The majority of School Committee members acknowledged that the Fort Meadow school building was in bad shape. However, Ramon Diaz, Jr., whose children had gone through the program, opposed the plan, as did Heather Sullivan.

Diaz said peer models are enrolled at Fort Meadow and charged tuition. He said when students go to kindergarten, they will all go to neighborhood schools.

“At Fort Meadow, you have all specialists fulltime. I am really opposed to putting them all back in community schools,” he said, adding that he saw first hand the advantage of having all the professionals onsite. “I’m having a tough time. I understand all the parents that have called. It doesn’t make sense to me splitting them over all those schools, and splitting the professionals over all those schools.”

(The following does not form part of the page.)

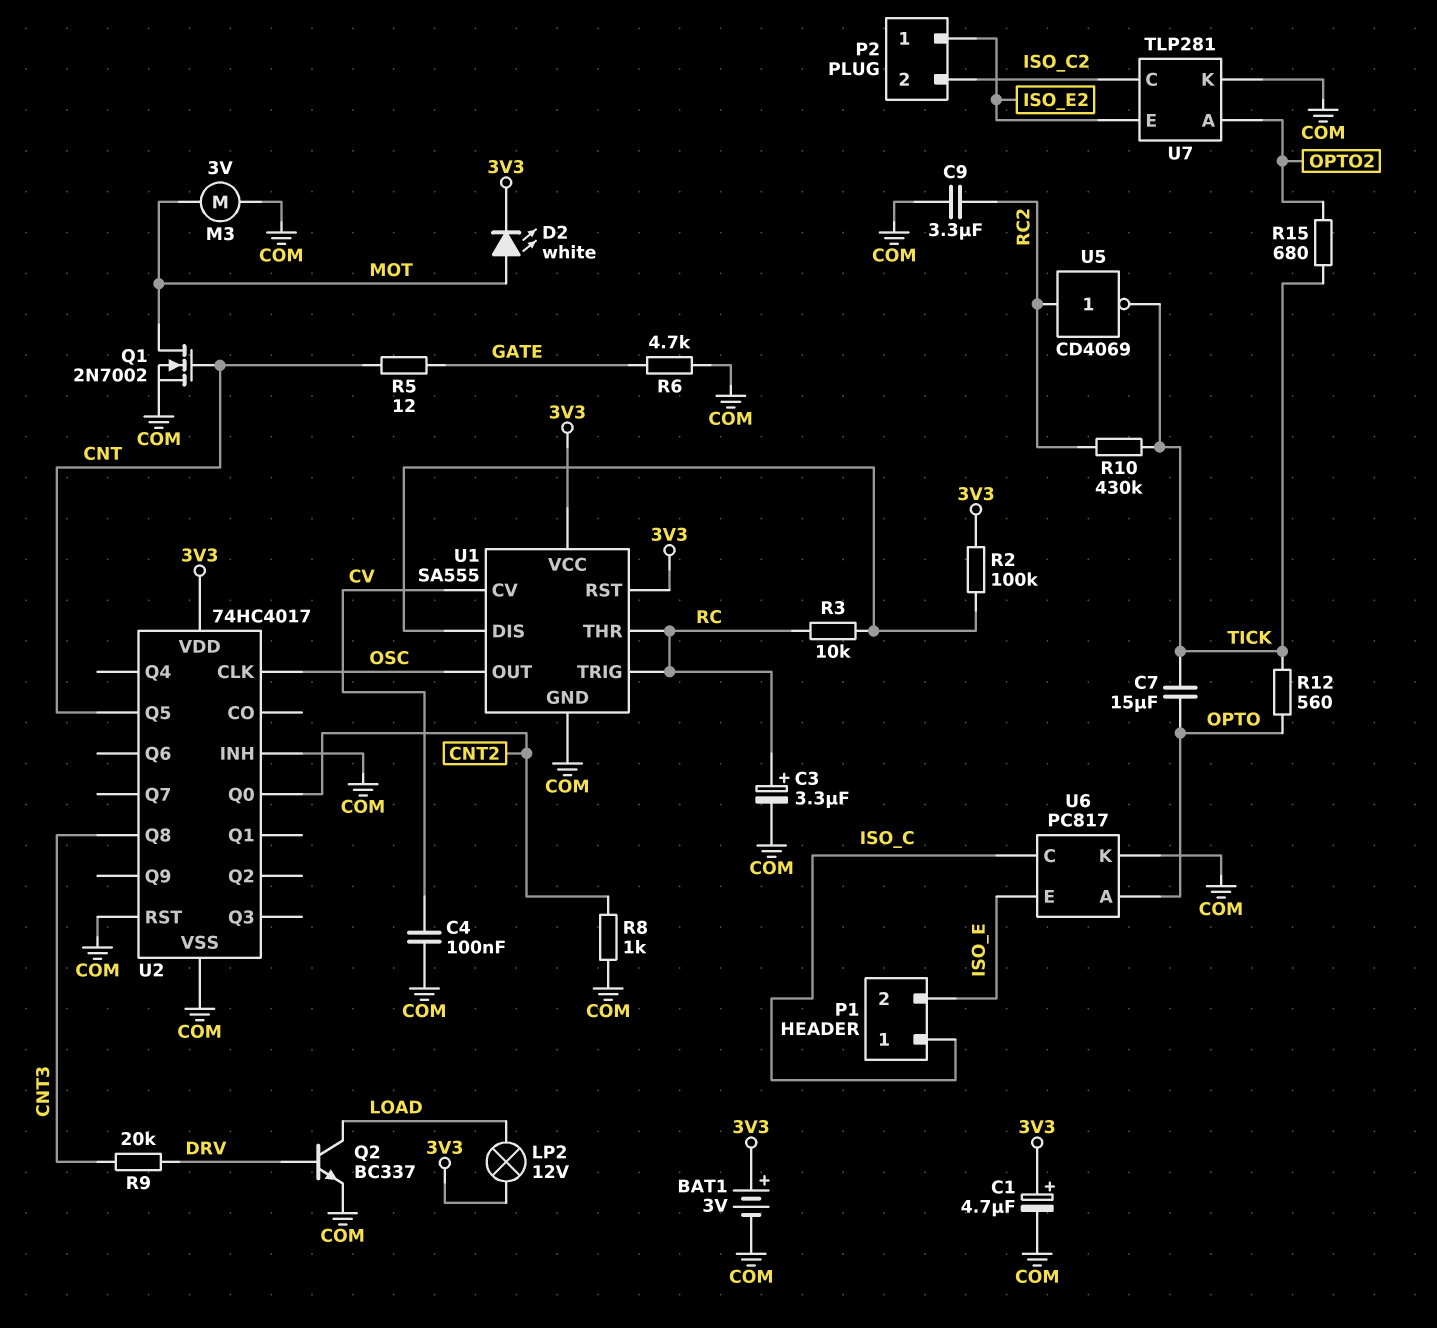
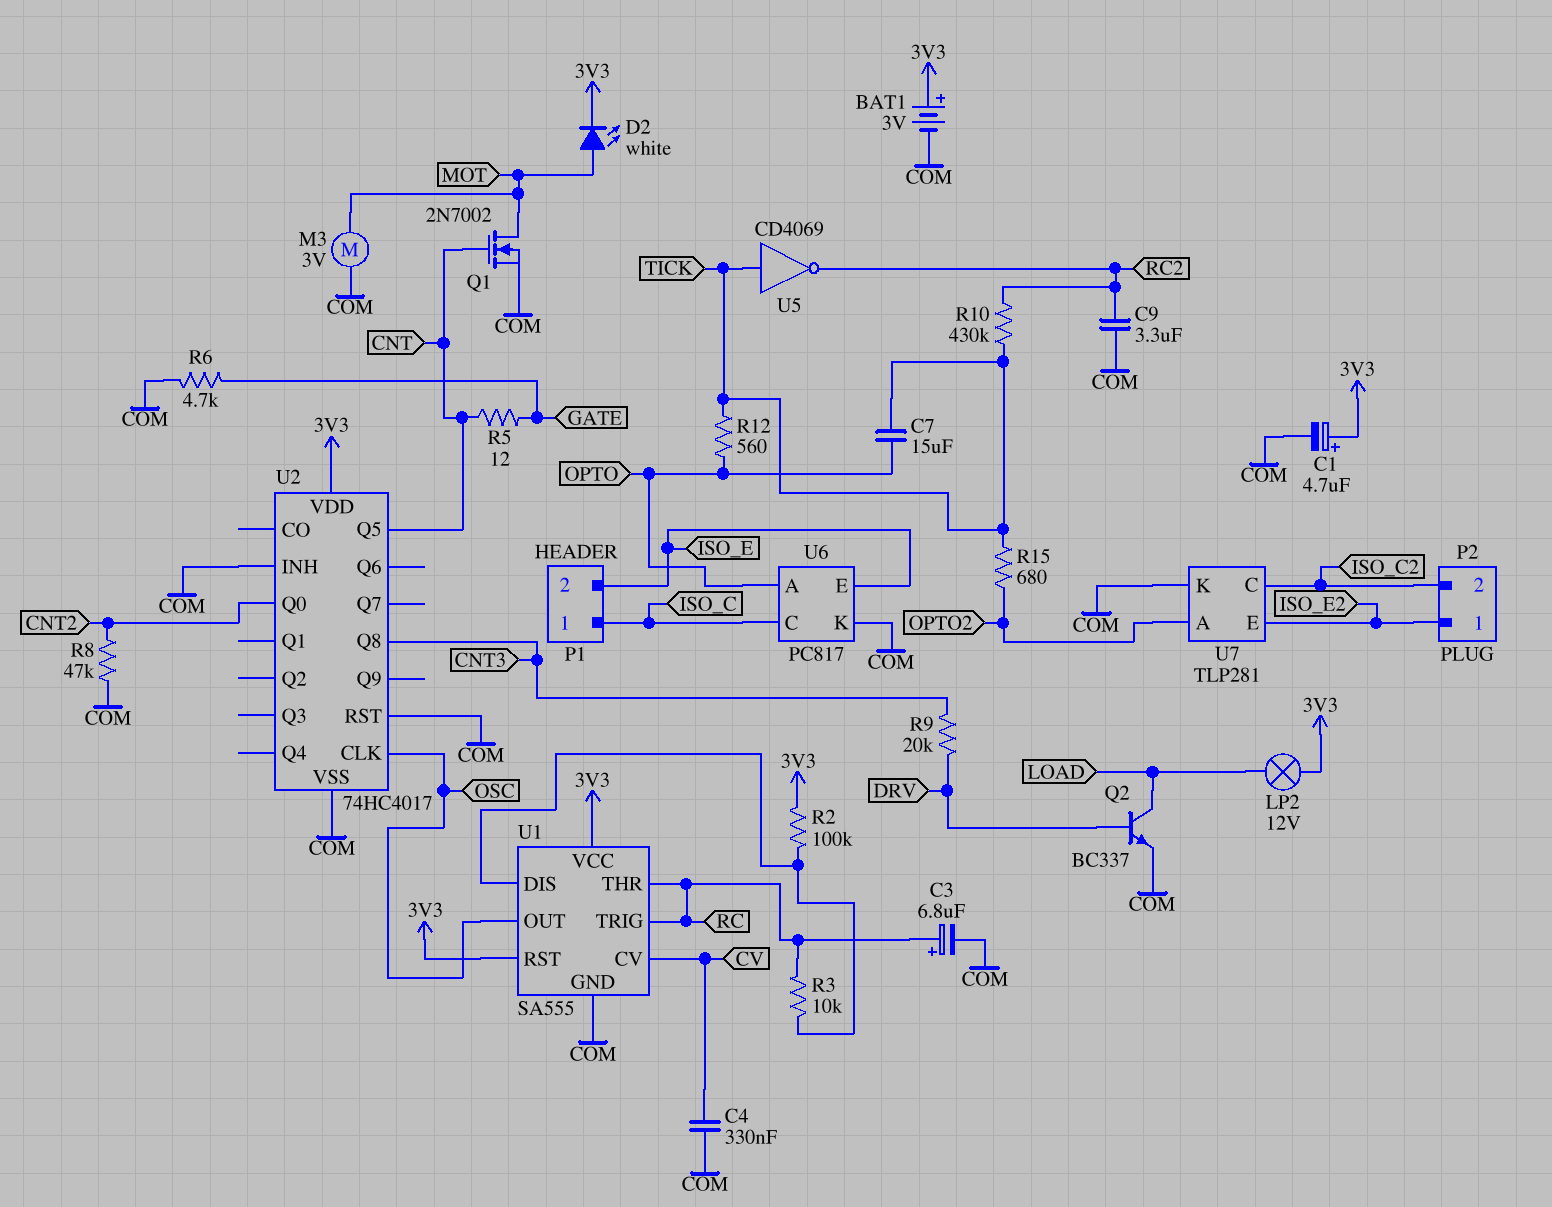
C3: 3.3uF (plus RC, minus COM) -> 6.8uF (plus RC, minus COM)
C4: 100nF (COM, CV) -> 330nF (COM, CV)
R8: 1k (CNT2, COM) -> 47k (CNT2, COM)
U5: NOT CD4069 (in RC2, out TICK) -> NOT CD4069 (in TICK, out RC2)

Ecker said when they talk about having typical peers in an integrated classroom, there are children on IEPs and typical peers, which would be the same in elementary school. She said the difference is children on IEPs and their peers would also go to the kindergarten, first and second grade at that elementary school.

Ecker said regarding occupational, physical and speech therapists, the students would be added to the caseloads of the specialists at the elementary school. Czaporowski later said the professionals at Fort Meadow would also be transferred to the elementary schools, as would the special equipment at Fort Meadow, something Heather Sullivan said was unique about Fort Meadow.

“If I thought our students would be receiving less services I would never support this plan,” Czaporowski said.

Cindy Sullivan said while she agreed that the district needs to get rid of the building, making the change during a pandemic was not the right timing. “I feel like in a crisis situation, we don’t make good decisions.That’s why I’m opposed to this plan right now The timing is not a good time,” she said.

Mayor Donald F. Humaso, Jr., who serves as de facto chair of the School Committee, said this was a presentation with no action to be taken at the meeting. “This is something I think we need to consider. We’ve been kicking the can down the road for some years now. When I walk in there, the family atmosphere is fantastic, but I think we have that caring atmosphere at all the elementary schools,” Humason said.

Vice-chair Tim O’Connor thanked the parents for their supporting notes and emails. “To this group, when you think all of our difficult decisions are behind us, here we go again. I haven’t heard anybody say anything against Fort Meadow. The building is breaking down. If we can’t rehab that building, there have to be different decisions made. We’re probably running out of time with the building. We have to create as safe an environment as we can,” he said.

“While I appreciate the Fort Meadow model and enthusiasm and dedication of the teachers, I would not have brought this plan forward if I didn’t think we would be able to meet the needs of the students at our elementary schools,” Czaporowski said after the meeting.